Danni sul treno dopo l'esplosione di uno degli ordigni
Milano, 7 agosto 2019 - Uno l'avevano nascosto in prima classe sul notturno Milano-Udine: esplose intorno alle due di notte alla stazione di Chiari vicino a Brescia. Un altro venne ritrovato inesploso poco prima delle 23 in Stazione Centrale, sistemato nella seconda classe del convoglio Trieste-Milano-Parigi.

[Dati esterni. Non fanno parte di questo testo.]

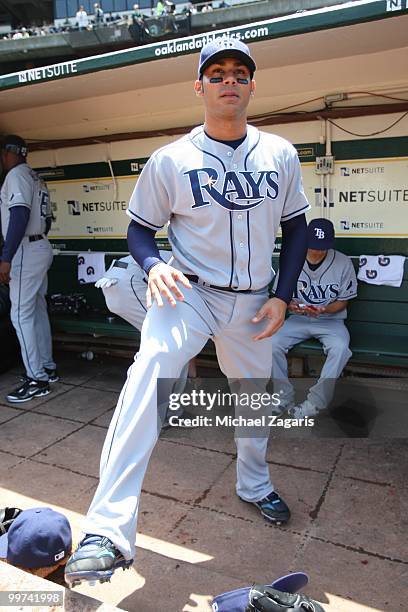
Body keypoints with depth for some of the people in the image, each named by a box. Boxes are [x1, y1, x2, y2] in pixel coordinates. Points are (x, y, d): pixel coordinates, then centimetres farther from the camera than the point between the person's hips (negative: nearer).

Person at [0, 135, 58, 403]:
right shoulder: (36, 178, 20)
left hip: (26, 250, -10)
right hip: (41, 248, 10)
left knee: (21, 314, -8)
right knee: (38, 311, 13)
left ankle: (37, 379, -5)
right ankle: (48, 368, 20)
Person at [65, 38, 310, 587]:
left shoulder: (280, 153, 2)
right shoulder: (170, 159, -7)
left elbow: (296, 226, 9)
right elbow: (139, 228, 1)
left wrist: (282, 297, -1)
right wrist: (154, 266, -22)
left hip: (252, 302, 4)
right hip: (190, 293, -3)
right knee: (151, 371, -30)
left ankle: (254, 486, 45)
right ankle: (108, 532, -26)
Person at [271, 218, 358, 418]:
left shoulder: (343, 263, -10)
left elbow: (343, 302, -2)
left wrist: (324, 310, -23)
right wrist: (290, 305, -19)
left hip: (330, 320, -2)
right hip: (298, 319, 2)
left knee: (340, 348, -33)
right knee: (272, 343, -23)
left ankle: (315, 402, -21)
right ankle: (285, 398, -9)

Quella stessa notte di mezzo secolo fa, tra l’otto e il nove agosto del 1969, altri ordigni di piccole dimensioni, erano dieci in tutto, vennero nascosti e fatti esplodere su treni diretti in varie località italiane. Fu un’azione terroristica preordinata e portata a termine dagli esponenti veneti di Ordine nuovo (On), il gruppo neonazista fondato anni prima da Pino Rauti, giornalista e futuro parlamentare missino, guidato nel Triveneto dal dottor Carlo Maria Maggi, medico veneziano che sarà condannato in via definitiva all’ergastolo per la strage di piazza della Loggia a Brescia nel ’74. Otto delle bombe nascoste dai suoi uomini quella notte del ’69 nelle toilette, sotto i sedili o sulle reticelle porta bagagli dei treni, esplosero provocando ferite a dieci viaggiatori e danni all’interno dei convogli. Due quelle che rimasero inerti. Erano state tutte confezionate con saponette di esplosivo sistemate in contenitori di legno con coperchio, due batterie Superpila e un innesco con fiammiferi antivento collegati a un orologio di marca Ruhla. Tutti gli ordigni erano stati elegantemente avvolti in carta regalo.
La calda notte dei treni, quell’agosto di 50 anni fa, segnò un passo avanti nel piano di attentati messo a punto dai capi di Ordine nuovo in una riunione avvenuta a Padova quattro mesi prima, già avviato con i due ordigni fatti esplodere a Milano in Fiera Campionaria e in Stazione Centrale il 25 aprile e con quello ritrovato inesploso al secondo piano di Palazzo di Giustizia di Milano il 25 luglio. Una escalation che avrebbe raggiunto il culmine il 12 dicembre di quello stesso ’69, con la bomba esplosa nel salone della Banca nazionale dell’Agricoltura in piazza Fontana, i suoi 17 morti e gli 84 feriti. Una strage voluta proprio da Ordine nuovo, hanno scritto i giudici nelle ultime sentenze. Ma anche - quella del 12 dicembre - l’unica bomba di quel ’69 rimasta senza condannati (l’esperto di esplosivi di On Carlo Digilio fu prescritto) e solo con due “responsabili”: gli ordinovisti Franco Freda e Giovanni Ventura, non più processabili perché in passato erano già stati assolti in via definitiva per insufficienza di prove. Proprio Freda e Ventura però, l’uno all’epoca procuratore legale padovano, l’altro piccolo editore trevigiano, già negli anni ’80 vennero invece condannati in via definitiva a 15 anni di carcere per gli altri attentati del ’69, comprese le bombe dell’otto agosto sui treni.
Di quegli ordigni Ventura si era vantato parlandone con gli amici, poi ammise al giudice di aver chiesto al suo sodale Freda il perché della scelta di nasconderli negli scompartimenti e non solo nelle toilette. «La cellula romana vuole progredire nella strategia terroristica con attentati di sempre maggiore gravità», gli rispose lui, a sentire Ventura. Ma quei due non furono i soli a entrare in azione quella notte di agosto di mezzo secolo fa, e a Milano del resto non vennero. Alle due bombe messe in Stazione Centrale provvide un altro camerata di Ordine nuovo, il padovano Gianni Casalini (fonte “Turco” del Sid, il servizio segreto militare). Trent’anni dopo, al giudice milanese Guido Salvini che indagava sull’estrema destra veneta, Casalini confessò di aver raggiunto Milano in treno da Padova insieme all’altro allora giovane neofascista padovano Ivano Toniolo. «In Stazione c’era molta confusione, era una sera di partenze per le vacanze, bisognava fare in fretta e i congegni a tempo erano stati innescati in una toilette. Toniolo è salito su un convoglio diretto verso l’estero mentre io gli guardavo le spalle, poi abbiamo deposto insieme la seconda bomba su un treno italiano».
Una specie di prova generale in vista di obiettivi ancora più sanguinosi. Mai stati toccati però, Casalini e Toniolo, dalle varie inchieste sulla strage di piazza Fontana. E tutti e due sono ormai scomparsi con i loro segreti: Casalini morto qualche anno fa in una casa di riposo in Veneto, Toniolo nel 2015 in Africa, in Angola dove si era rifugiato da decenni.